Nella Cavea del Parco della Musica surriscaldata da una delle più afose serate dell’estate romana le note azzurre di Stefano Bollani suonano come un piacevole refrigerio.
L’affollato concerto viene ad aprire la breve stagione estiva che si chiama “Luglio Suona Bene”, pensata dall’Accademia Nazionale di Santa Cecilia in collaborazione con la Fondazione Musica per Roma. La smagliante Orchestra ceciliana era affidata alle cure del giovane direttore estone Kristian Järvi, che si è ritagliato uno spazio internazionale proprio in virtù del repertorio adottato, spesso border line e sempre aperto alle innovazioni. Scelta che è possibile apprezzare in questo programma che si apre con “Morphic Waves” del giovane compositore olandese Joel Roukens, una commissione della Nederlands Philharmonic Orchestra. È un brano, definito dallo stesso compositore eclettico, che si muove nell’incipit con allure vagamente ondivago con stringhe sonore che si ripetono come nel minimalismo di matrice americana, si apre quindi alle contaminazioni delle atmosfere musicali di Michael Gordon e di Steve Reich, per poi arrendersi alle suggestioni di Sibelius, che verso il finale si risolvono in un eterea conclusione.
Il punto focale del concerto era costituito dalla presenza di Stefano Bollani, un artista dalla grandissima empatia che sa scatenare entusiasmo da stadio e richiama un pubblico nuovo.
Spazio allora al “Concerto Azzurro”, un brano per la prima volta presentato nel calendario dell’Accademia, il cui colore ricorda non solo il cielo e il mare, ma è quello tradizionalmente attribuito al quinto chakra, quello all’altezza della gola, ovvero il chakra dell’espressione, della creatività e della comunicazione.
Padrini del “Concerto Azzurro”, lo stesso Kristian Järvi, che ha parenti illustri nello scenario musicale mondiale, essendo figlio del Maestro Neeme, e fratello di Paavo, anch’egli direttore d’orchestra e Paolo Silvestri che ha contribuito alla strumentazione.
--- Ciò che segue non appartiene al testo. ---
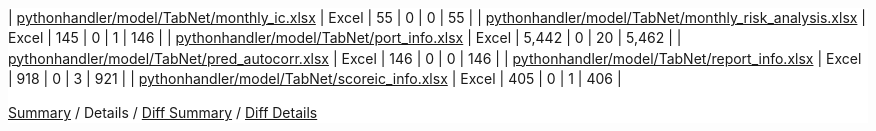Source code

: | [pythonhandler/model/TabNet/monthly_ic.xlsx](/pythonhandler/model/TabNet/monthly_ic.xlsx) | Excel | 55 | 0 | 0 | 55 |
| [pythonhandler/model/TabNet/monthly_risk_analysis.xlsx](/pythonhandler/model/TabNet/monthly_risk_analysis.xlsx) | Excel | 145 | 0 | 1 | 146 |
| [pythonhandler/model/TabNet/port_info.xlsx](/pythonhandler/model/TabNet/port_info.xlsx) | Excel | 5,442 | 0 | 20 | 5,462 |
| [pythonhandler/model/TabNet/pred_autocorr.xlsx](/pythonhandler/model/TabNet/pred_autocorr.xlsx) | Excel | 146 | 0 | 0 | 146 |
| [pythonhandler/model/TabNet/report_info.xlsx](/pythonhandler/model/TabNet/report_info.xlsx) | Excel | 918 | 0 | 3 | 921 |
| [pythonhandler/model/TabNet/scoreic_info.xlsx](/pythonhandler/model/TabNet/scoreic_info.xlsx) | Excel | 405 | 0 | 1 | 406 |

[Summary](results.md) / Details / [Diff Summary](diff.md) / [Diff Details](diff-details.md)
Fin dalle prime note è una full immersion in una tavolozza variopinta dove il jazz si contamina con il swing, il rock strizza l’occhio al Sudamerica fra le ombre vagamente malinconiche di una bossanova. Quel che è certo è che siamo a Broadway, quella dei tempi d’oro del musical, richiamata dalla inesausta energia, dai virtuosismi di Bollani e quel che meraviglia è la capacità del solista di vagare oltre i confini della partitura coinvolgendo nel gioco delle improvvisazioni più scatenate un’intera orchestra sinfonica. Il viaggio assieme a Bollani continua tra le note del primo cantore classico della cultura musicale statunitense, George Gershwin, colui che mescolando in un calderone i tracciati sonori degli amatissimi compositori della vecchia Europa (Ravel, Debussy e Schönberg), le suggestioni del ricco folklore con la ritmica vivacissima e travolgente, che erano il linguaggio originario dei neri giunti come schiavi e ormai affrancati, quel mondo di suoni che già preludevano ai trionfi di celluloide di Hollywood, la Mecca della ancor giovane arte, che ingoiava insaziabilmente colonne sonore, e il musical targato Broadway, riusciva con un miracolo di sincretismo a creare un sinfonismo americano, pronto a colonizzare i più austeri luoghi deputati alla musica classica.
Così prende vita “Rhapsody in blue”, la sigla di Manhattan da quando Woody Allen l’adottò per il film cult che del celebre quartiere di New York portava il nome. E’ il trionfo del jazz, il suo sdoganamento, ed è anche, oggi lo si può affermare perentoriamente, la pagina più nota di tutta la letteratura americana fin dalla sua prima esecuzione all’ Aeolian Hall, il 1 febbraio del 1924, con Paul Whiteman sul podio e lo stesso Gershwin, pronto a sprizzar faville virtuosistiche dal pianoforte. Ed è questo che Stefano Bollani fa rivivere, una bomba energetica, la stessa che si può ascoltare in una rara registrazione dello stesso Gershwin, che deflagra dopo quell’incipit affidato al clarinetto e il glissando che si inerpicano veloci e sempre più su come una saetta e che sembrano illuminare nel passare la folla dei meravigliosi grattacieli di Manhattan.
Ormai vinto dall’entusiasmo, il pubblico si scatena sulle note del musical ‘Un americano a Parigi’, alla celebrità e rinomanza del brano affidato al linguaggio coreutico dinamico e possente di Gene Kelly, che nella celebre versione cinematografica balla giocando con la pioggia e le pozzanghere. A queste note libere e travolgenti l’incarico di diffondere le malie della Ville Lumière agli occhi incantanti e un po’ ingenui dell’americano medio e poi degli spettatori del mondo intero.